### Exercise description
Given the records below, would you repeat exactly the lines that begin at the one containing "nose: (227, 109)" and end at the one containing "right knee: (230, 147)", inclusive?

Exercise data below:

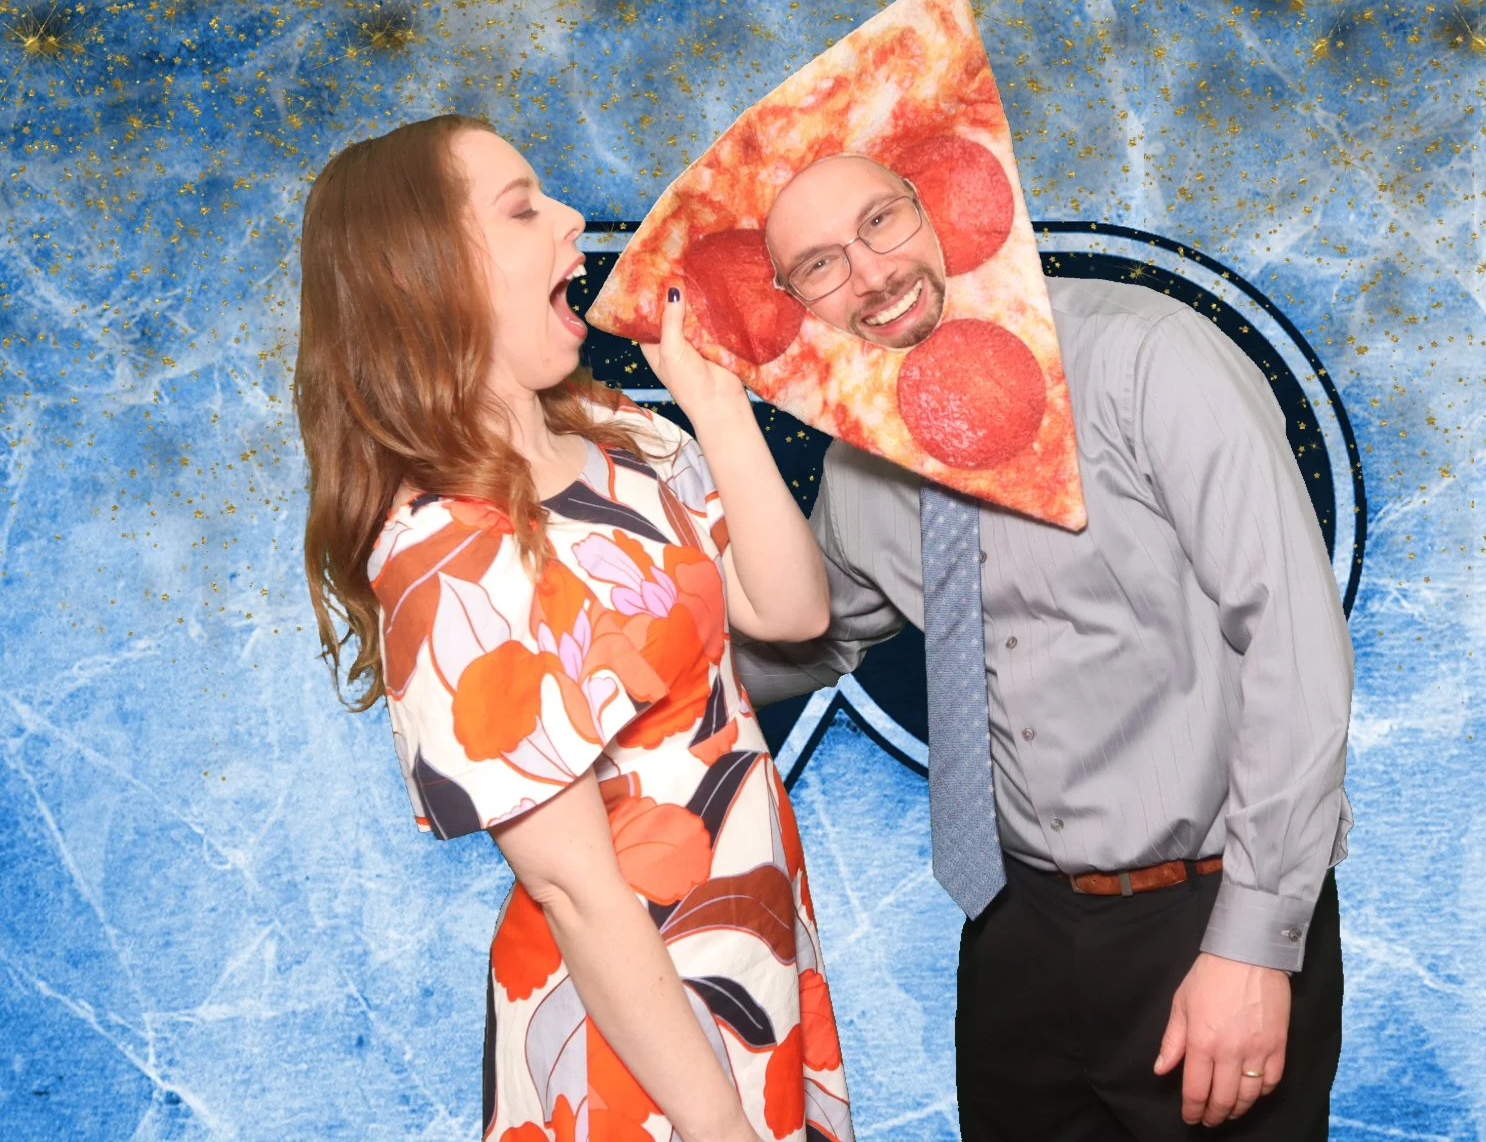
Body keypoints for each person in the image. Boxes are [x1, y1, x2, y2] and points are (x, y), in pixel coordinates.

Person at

End of Exercise data.
Exercise data below:

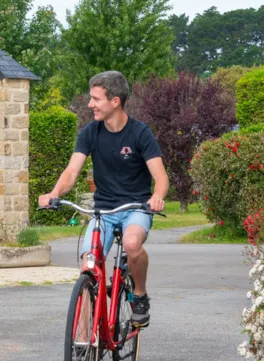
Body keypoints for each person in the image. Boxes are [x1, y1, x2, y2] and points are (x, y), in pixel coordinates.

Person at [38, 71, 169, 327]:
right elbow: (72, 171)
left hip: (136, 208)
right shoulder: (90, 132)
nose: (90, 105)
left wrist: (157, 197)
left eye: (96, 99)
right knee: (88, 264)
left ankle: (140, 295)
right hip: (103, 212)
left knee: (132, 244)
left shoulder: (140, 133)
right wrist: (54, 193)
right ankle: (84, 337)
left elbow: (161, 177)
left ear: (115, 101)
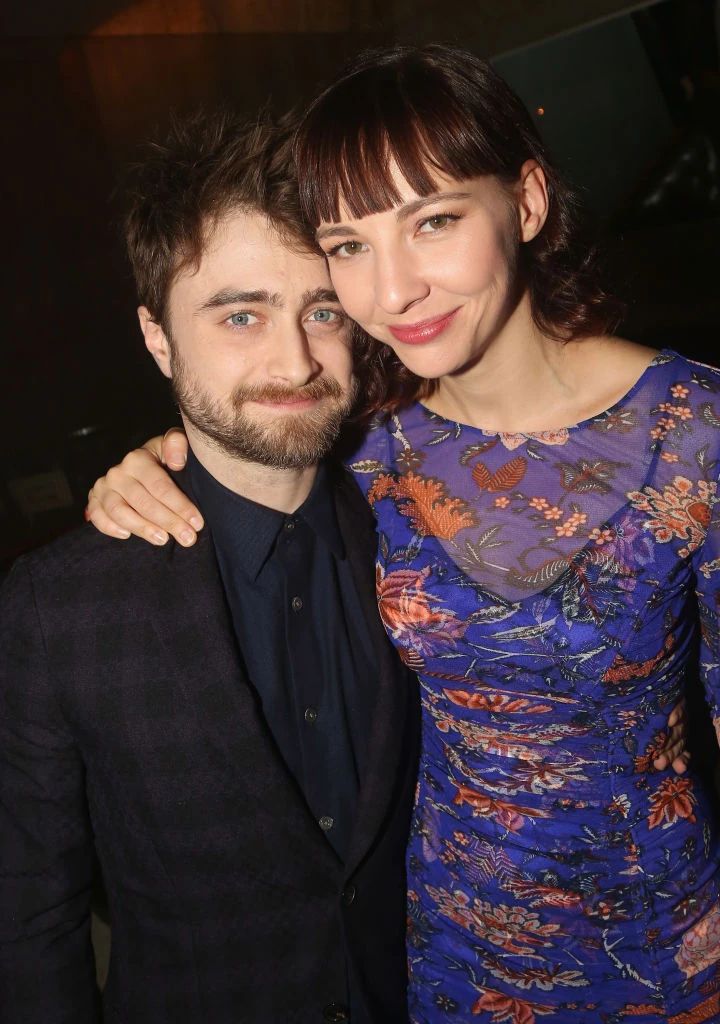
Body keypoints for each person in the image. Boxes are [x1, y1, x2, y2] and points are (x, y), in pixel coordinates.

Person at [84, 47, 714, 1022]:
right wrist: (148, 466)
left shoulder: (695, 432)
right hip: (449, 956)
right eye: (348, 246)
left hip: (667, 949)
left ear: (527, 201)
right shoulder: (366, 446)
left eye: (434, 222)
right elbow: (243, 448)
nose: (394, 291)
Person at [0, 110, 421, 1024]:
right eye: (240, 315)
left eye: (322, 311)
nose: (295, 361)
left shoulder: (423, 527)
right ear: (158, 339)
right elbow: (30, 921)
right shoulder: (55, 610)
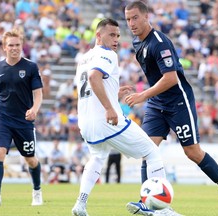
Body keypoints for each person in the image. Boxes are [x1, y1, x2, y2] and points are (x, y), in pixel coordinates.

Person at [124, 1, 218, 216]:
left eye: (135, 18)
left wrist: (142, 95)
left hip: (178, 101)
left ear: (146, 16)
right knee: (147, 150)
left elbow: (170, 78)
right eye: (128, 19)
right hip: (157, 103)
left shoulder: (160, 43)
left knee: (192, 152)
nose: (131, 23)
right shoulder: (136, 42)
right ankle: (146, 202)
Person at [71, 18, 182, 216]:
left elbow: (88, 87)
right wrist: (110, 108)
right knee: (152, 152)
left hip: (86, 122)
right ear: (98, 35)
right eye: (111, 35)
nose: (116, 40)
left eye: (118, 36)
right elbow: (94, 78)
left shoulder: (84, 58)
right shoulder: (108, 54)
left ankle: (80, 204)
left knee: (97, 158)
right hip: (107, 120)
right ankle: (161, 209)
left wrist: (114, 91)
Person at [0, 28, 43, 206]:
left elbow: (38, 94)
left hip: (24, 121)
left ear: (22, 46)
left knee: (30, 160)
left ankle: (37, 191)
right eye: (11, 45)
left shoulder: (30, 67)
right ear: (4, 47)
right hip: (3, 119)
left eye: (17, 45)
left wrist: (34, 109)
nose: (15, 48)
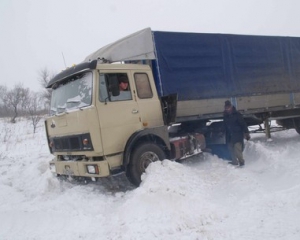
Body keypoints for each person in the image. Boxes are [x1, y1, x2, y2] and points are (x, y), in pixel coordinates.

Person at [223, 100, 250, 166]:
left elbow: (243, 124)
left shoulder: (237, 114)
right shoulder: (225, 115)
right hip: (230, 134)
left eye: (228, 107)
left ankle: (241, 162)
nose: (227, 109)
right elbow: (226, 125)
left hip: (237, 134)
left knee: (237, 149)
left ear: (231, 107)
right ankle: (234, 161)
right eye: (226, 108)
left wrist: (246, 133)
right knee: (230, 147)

End of Exercise data.

### Finished exercise
nose: (227, 109)
right elbow: (226, 125)
left hip: (237, 134)
left knee: (237, 149)
left ear: (231, 107)
right ankle: (234, 161)
right eye: (226, 108)
left wrist: (246, 133)
right knee: (230, 147)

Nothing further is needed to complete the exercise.